▶ _Material provided_
*-*-*

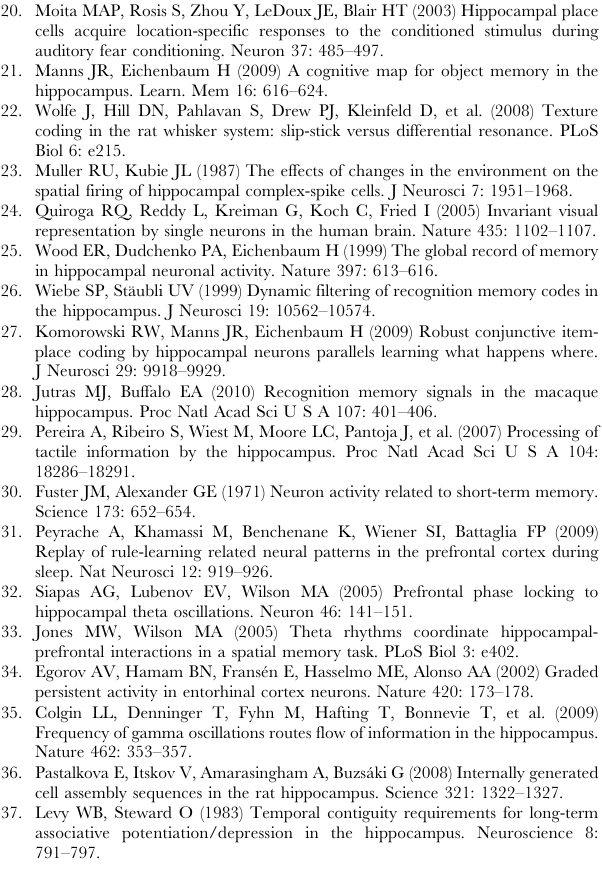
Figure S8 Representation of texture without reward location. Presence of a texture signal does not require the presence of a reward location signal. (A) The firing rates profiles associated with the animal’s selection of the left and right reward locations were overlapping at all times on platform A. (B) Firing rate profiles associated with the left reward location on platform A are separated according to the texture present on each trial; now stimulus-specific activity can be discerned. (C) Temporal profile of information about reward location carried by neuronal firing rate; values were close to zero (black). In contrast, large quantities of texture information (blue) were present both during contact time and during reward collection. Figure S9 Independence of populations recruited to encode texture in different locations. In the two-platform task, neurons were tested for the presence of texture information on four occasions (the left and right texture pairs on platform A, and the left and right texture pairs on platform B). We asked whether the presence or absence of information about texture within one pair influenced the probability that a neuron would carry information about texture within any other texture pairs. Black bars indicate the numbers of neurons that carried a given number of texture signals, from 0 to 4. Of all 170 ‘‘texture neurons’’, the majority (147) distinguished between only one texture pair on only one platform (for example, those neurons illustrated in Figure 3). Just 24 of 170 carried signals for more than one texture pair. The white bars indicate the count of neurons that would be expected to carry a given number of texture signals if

*-*-*

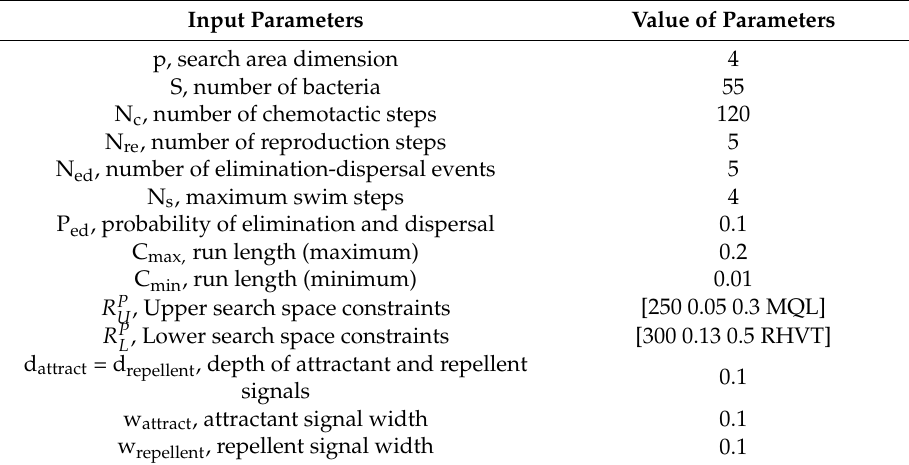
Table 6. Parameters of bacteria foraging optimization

*-*-*

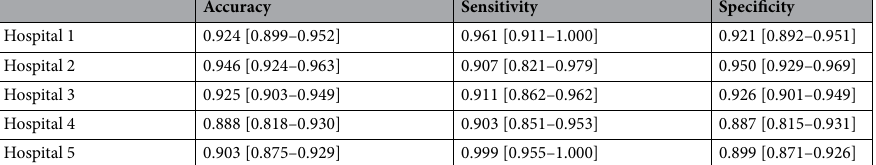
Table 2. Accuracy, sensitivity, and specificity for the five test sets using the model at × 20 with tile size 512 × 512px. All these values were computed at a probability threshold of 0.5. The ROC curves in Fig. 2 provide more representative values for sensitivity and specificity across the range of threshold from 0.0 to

*-*-*

▶ _Task details_
Please copy each line of the records above that holds the word "Table".

▶ _Result of this task_
Table 6. Parameters of bacteria foraging optimization
Table 2. Accuracy, sensitivity, and specificity for the five test sets using the model at × 20 with tile size 512 × 512px. All these values were computed at a probability threshold of 0.5. The ROC curves in Fig. 2 provide more representative values for sensitivity and specificity across the range of threshold from 0.0 to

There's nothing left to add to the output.